意志をもって生き切る。


嫁さんの祖母が他界。明治42年生まれ101歳の夏。当時は乳児死亡が多かったせいか、一年くらい届け出を見合わせたようで、ほんとは102歳とか。
春に肺炎で入院、体調が急変し生死をさまよったものの奇跡的に復活、呼吸器をつけて、すやすや眠る日々が今まで続いてた。そして8月、二度めの急変に嫁さんと駆け付ける。それでも血圧、血中酸素、全て良好。しかも百年とは思えぬ綺麗な手。嫁さんは気性の激しい祖母と過ごした幼少期もあり、長いこと気持ちが疎遠になってた様子。ただ、あたしとしてはご存命のうちに一度は会っておかなければと焦ってはいたが、ほんとに強いお婆さんさんなんだなぁ。と感服。

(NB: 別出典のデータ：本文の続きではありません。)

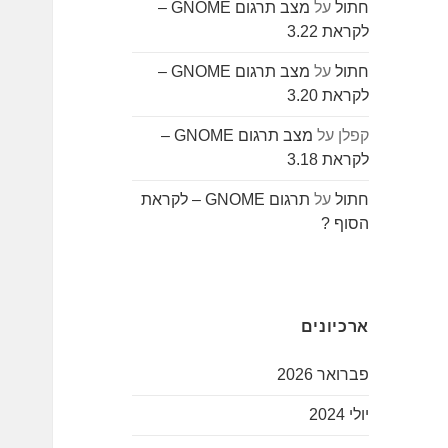
חתול
על
מצב תרגום GNOME –
לקראת 3.22
חתול
על
מצב תרגום GNOME –
לקראת 3.20
קפלן
על
מצב תרגום GNOME –
לקראת 3.18
חתול
על
תרגום GNOME – לקראת
הסוף ?
ארכיונים
פברואר 2026
יולי 2024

もう昏睡だったけど。親族と談笑してるさなか、ずっと開けなかった瞼を開き枕元の嫁さんを見て、何をいわんや口が動いてた嫁さんの祖母。そんな姿に安堵した私らはまもなく帰宅。そうして見舞った13日の深夜、激しくひとつ呼吸して亡くなったそう。人が天寿を全うする際の鼓動は、ドン!とひとつだけ、大きく打つと聞いたことがあるけど。
14日仮通夜、15日本通夜 壮大な天寿全うの影に隠れて、まだまだヒヨッコの39さいの誕生日は慌ただしく過ぎてく。なんかちっちゃいなと、じぶん。通夜というよりは天寿のうちあげに近い賑やかさのなか、百年を生ききった命に凄みすら感じた。嫁も知らなかった満州の帰国話など想像を絶する。幸福に胡座をかく俺ら。まだまだ赤子同然かも。
16日は葬儀。出棺まえ、親族が柩の祖母に生花を添えていくセレモニー。魂の抜け殻とわかっていても、このときばかりは理性を越えて泣けてくる。油山の刻の森で骨になると、参列者には見えないものだけが残り、空に溶けた魂と、惜別する。
ああ、夏の絶頂のようなお盆の空。
この夜、蝉は鳴かなくなった。秋の気配がする 9月一日生まれ。明治女性の駆け抜けた瞬間の百年に感謝せずにいられない。